Der Vollzeitmann
mit Tiefgang. Er würde in der Liste der wichtigsten Berliner zum Aufsteiger des Jahres werden, weit vor Wowereit und nur knapp hinter Preetz.
Der Cabrio-Heini war ausgestiegen und debattierte mit dem Kinderwagen-Typen. Die Schuldfrage war eindeutig. Aber das würde ein Cabrio-Heini nie zugeben, schon gar nicht einer, der Cowboy-Stiefel trug. Der Kerl sah aus wie ein typischer Temposünder: weißes Hemd, einen Knopf zu weit offen, dunkelblaues Jackett, Jeans. Er war einfach zu schnell in die Einfahrt gebrettert. Morgens um fünf kommt schon keiner, hatte er gedacht, also mal eine Runde Roulette versuchen. Kam aber doch einer.
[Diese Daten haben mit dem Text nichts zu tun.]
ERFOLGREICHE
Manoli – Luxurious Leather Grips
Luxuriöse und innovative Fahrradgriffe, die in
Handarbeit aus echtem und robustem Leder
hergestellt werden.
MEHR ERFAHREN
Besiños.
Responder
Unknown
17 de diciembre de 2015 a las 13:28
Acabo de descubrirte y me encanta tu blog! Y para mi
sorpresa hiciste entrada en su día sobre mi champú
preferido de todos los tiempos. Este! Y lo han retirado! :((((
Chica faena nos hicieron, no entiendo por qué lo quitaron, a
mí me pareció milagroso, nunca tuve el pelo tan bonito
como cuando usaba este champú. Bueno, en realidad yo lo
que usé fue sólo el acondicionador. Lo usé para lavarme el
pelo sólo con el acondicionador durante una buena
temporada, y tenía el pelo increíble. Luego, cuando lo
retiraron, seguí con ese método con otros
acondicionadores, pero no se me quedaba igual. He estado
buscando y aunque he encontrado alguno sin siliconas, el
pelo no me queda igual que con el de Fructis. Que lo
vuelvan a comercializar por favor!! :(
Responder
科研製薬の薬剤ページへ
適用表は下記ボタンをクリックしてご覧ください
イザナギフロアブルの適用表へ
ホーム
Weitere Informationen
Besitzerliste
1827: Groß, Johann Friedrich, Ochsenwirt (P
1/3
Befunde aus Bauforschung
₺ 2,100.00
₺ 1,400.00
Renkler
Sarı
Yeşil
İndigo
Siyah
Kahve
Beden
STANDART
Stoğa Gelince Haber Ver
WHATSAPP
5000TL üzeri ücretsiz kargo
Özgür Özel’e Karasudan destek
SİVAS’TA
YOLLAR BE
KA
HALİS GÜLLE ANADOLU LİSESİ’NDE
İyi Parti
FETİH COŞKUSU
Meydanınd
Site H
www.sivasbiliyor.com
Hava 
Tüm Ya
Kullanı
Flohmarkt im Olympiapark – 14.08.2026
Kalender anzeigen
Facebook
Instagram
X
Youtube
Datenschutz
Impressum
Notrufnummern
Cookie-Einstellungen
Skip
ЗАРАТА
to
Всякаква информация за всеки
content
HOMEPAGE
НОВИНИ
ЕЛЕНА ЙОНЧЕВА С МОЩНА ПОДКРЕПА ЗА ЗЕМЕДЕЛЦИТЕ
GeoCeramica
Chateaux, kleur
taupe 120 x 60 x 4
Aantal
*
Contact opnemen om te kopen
Der Kinderwagen-Typ schlurfte fast jeden Morgen um die Zeit hier entlang. Jochen erkannte ihn am Gang. Er trug diese merkwürdigen Gesundheitsschuhe, deren halbrunde Sohle aus einem Stück Autoreifen zu bestehen schien. Jochen hatte die Treter neulich in einem Schaufenster gesehen: Massai-Technologie, oder so ähnlich. Entwickelte ein afrikanischer Nomadenstamm seit Neuestem orthopädische Technologie? Natürlich nicht.
Vielmehr hatte sich ein Marketing-Lurch die Massai-Story ausgedacht. Perfektes Märchen für Kinderwagenschieber, die auf der ewigen Suche sind nach dem guten einfachen Leben und sich deswegen nicht gerolltes, sondern gefaltetes Klopapier bei Manufaktum bestellen, aus einem kleinen Klopapierfaltbetrieb im Thüringer Wald, dem letzten, der diese fast vergessene Handwerks-Tradition des Klopapierfaltens noch pflegte, natürlich in achter Generation in Familienhand.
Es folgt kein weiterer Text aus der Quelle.